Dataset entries
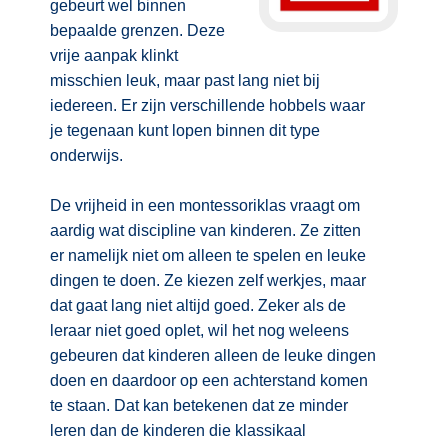
gebeurt wel binnen
bepaalde grenzen. Deze
vrije aanpak klinkt
misschien leuk, maar past lang niet bij
iedereen. Er zijn verschillende hobbels waar
je tegenaan kunt lopen binnen dit type
onderwijs.
De vrijheid in een montessoriklas vraagt om
aardig wat discipline van kinderen. Ze zitten
er namelijk niet om alleen te spelen en leuke
dingen te doen. Ze kiezen zelf werkjes, maar
dat gaat lang niet altijd goed. Zeker als de
leraar niet goed oplet, wil het nog weleens
gebeuren dat kinderen alleen de leuke dingen
doen en daardoor op een achterstand komen
te staan. Dat kan betekenen dat ze minder
leren dan de kinderen die klassikaal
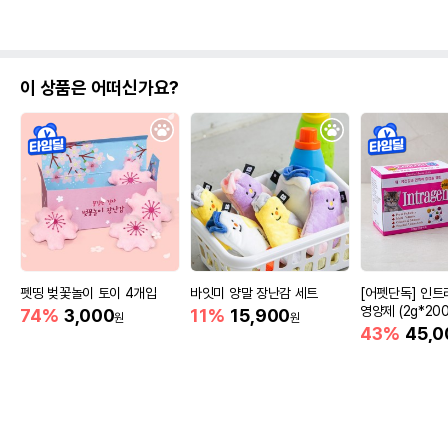
이 상품은 어떠신가요?
펫띵 벚꽃놀이 토이 4개입
바잇미 양말 장난감 세트
[어펫단독] 인트
영양제 (2g*200
74%
3,000
11%
15,900
원
원
43%
45,0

◆ **AIM OF THE TASK**
Go over the records above and tally each line that includes "binnen". Give the total by itself.

◆ **RESPONSE TO THIS EXERCISE**
2